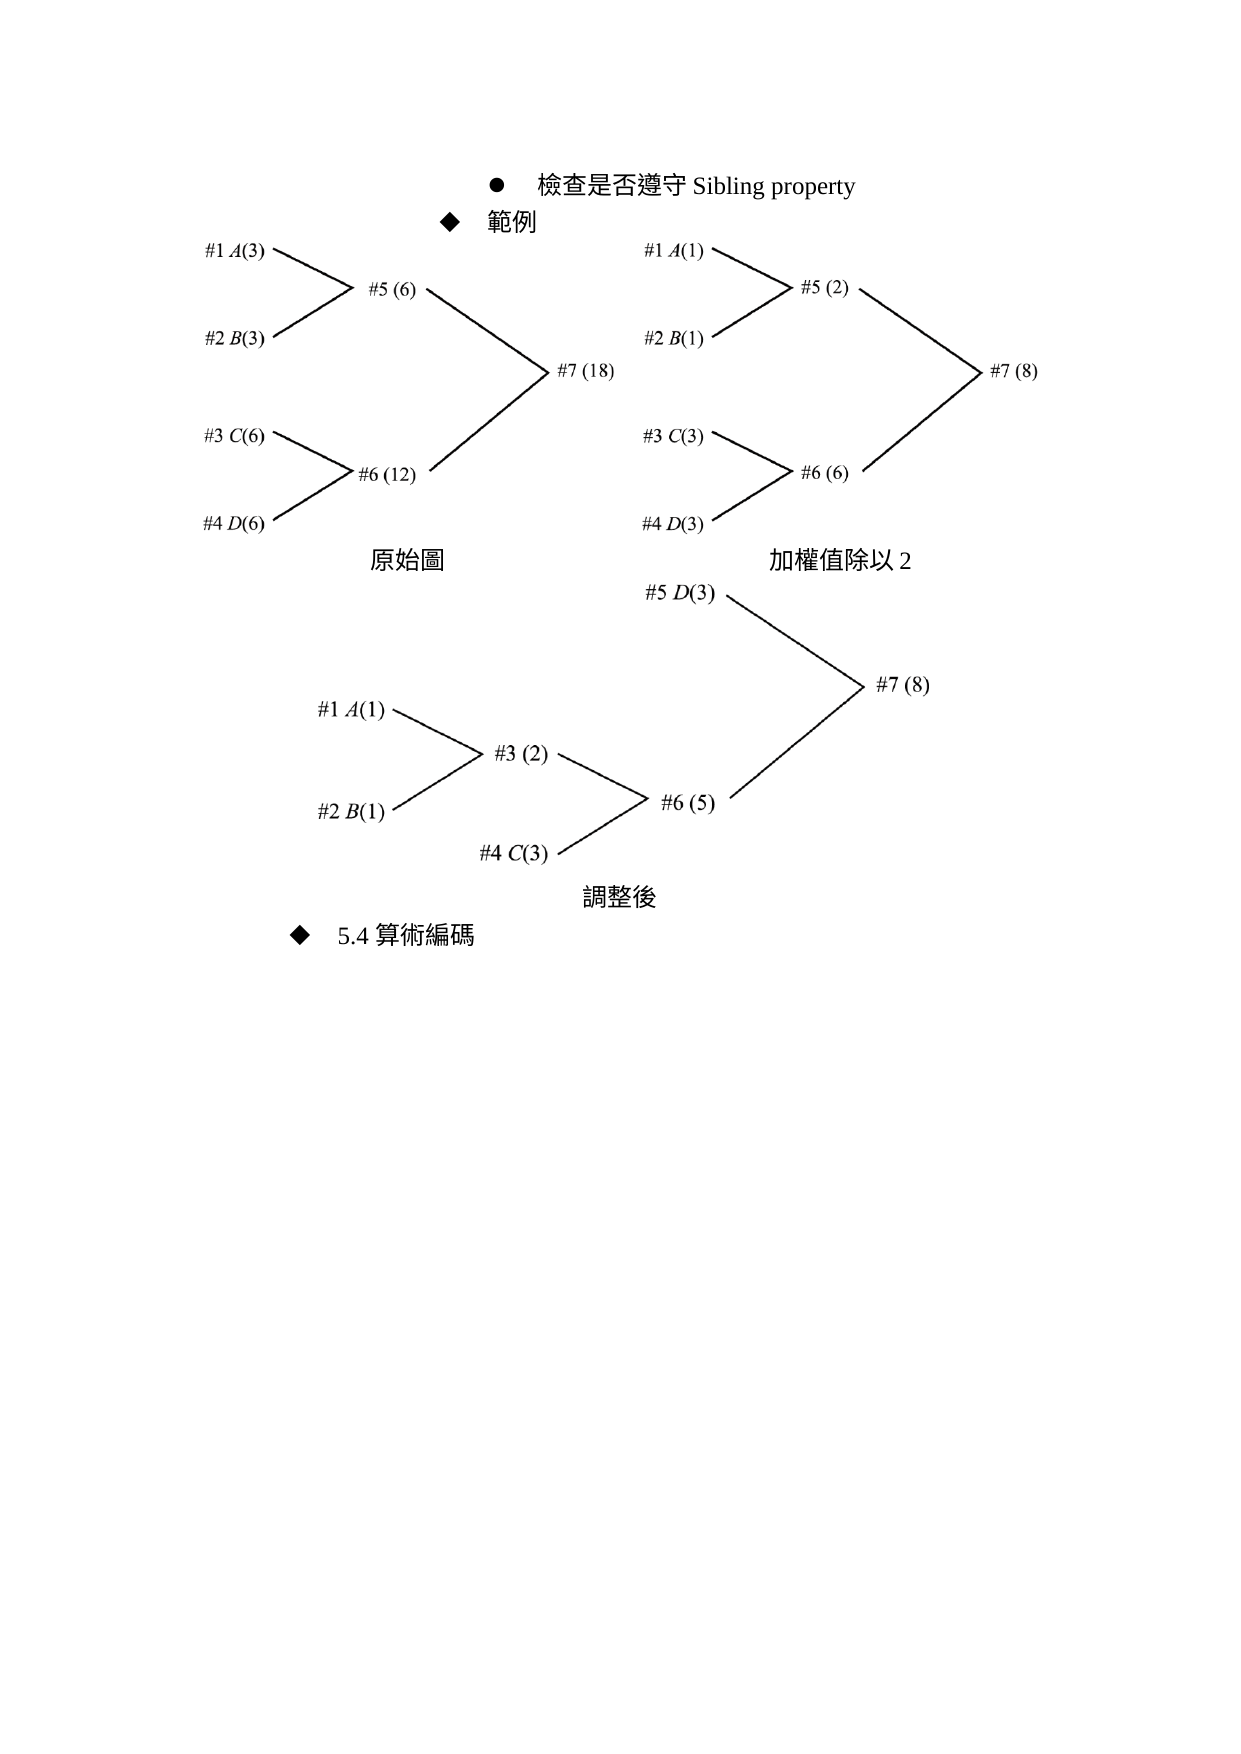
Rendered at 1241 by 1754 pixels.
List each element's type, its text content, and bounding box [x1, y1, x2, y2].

table_cell 原始圖 [188, 540, 628, 577]
table_cell 調整後 [188, 877, 1053, 914]
table_header [188, 240, 628, 539]
list 檢查是否遵守Sibling property [487, 164, 1053, 202]
picture [641, 239, 1039, 535]
table_cell [188, 577, 1053, 877]
picture [201, 239, 614, 535]
list 5.4 算術編碼 [287, 914, 1053, 952]
list 範例 [437, 202, 1053, 239]
table_cell 加權值除以2 [628, 540, 1053, 577]
table_header [628, 240, 1053, 539]
picture [309, 577, 932, 873]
========
*What the task requires*:
Copy every line above exactly; images stay out.

*Expected output*:
Rendered at 1241 by 1754 pixels.
List each element's type, its text content, and bounding box [x1, y1, x2, y2].

table_cell 原始圖 [188, 540, 628, 577]
table_cell 調整後 [188, 877, 1053, 914]
table_header [188, 240, 628, 539]
list 檢查是否遵守Sibling property [487, 164, 1053, 202]
picture [641, 239, 1039, 535]
table_cell [188, 577, 1053, 877]
picture [201, 239, 614, 535]
list 5.4 算術編碼 [287, 914, 1053, 952]
list 範例 [437, 202, 1053, 239]
table_cell 加權值除以2 [628, 540, 1053, 577]
table_header [628, 240, 1053, 539]
picture [309, 577, 932, 873]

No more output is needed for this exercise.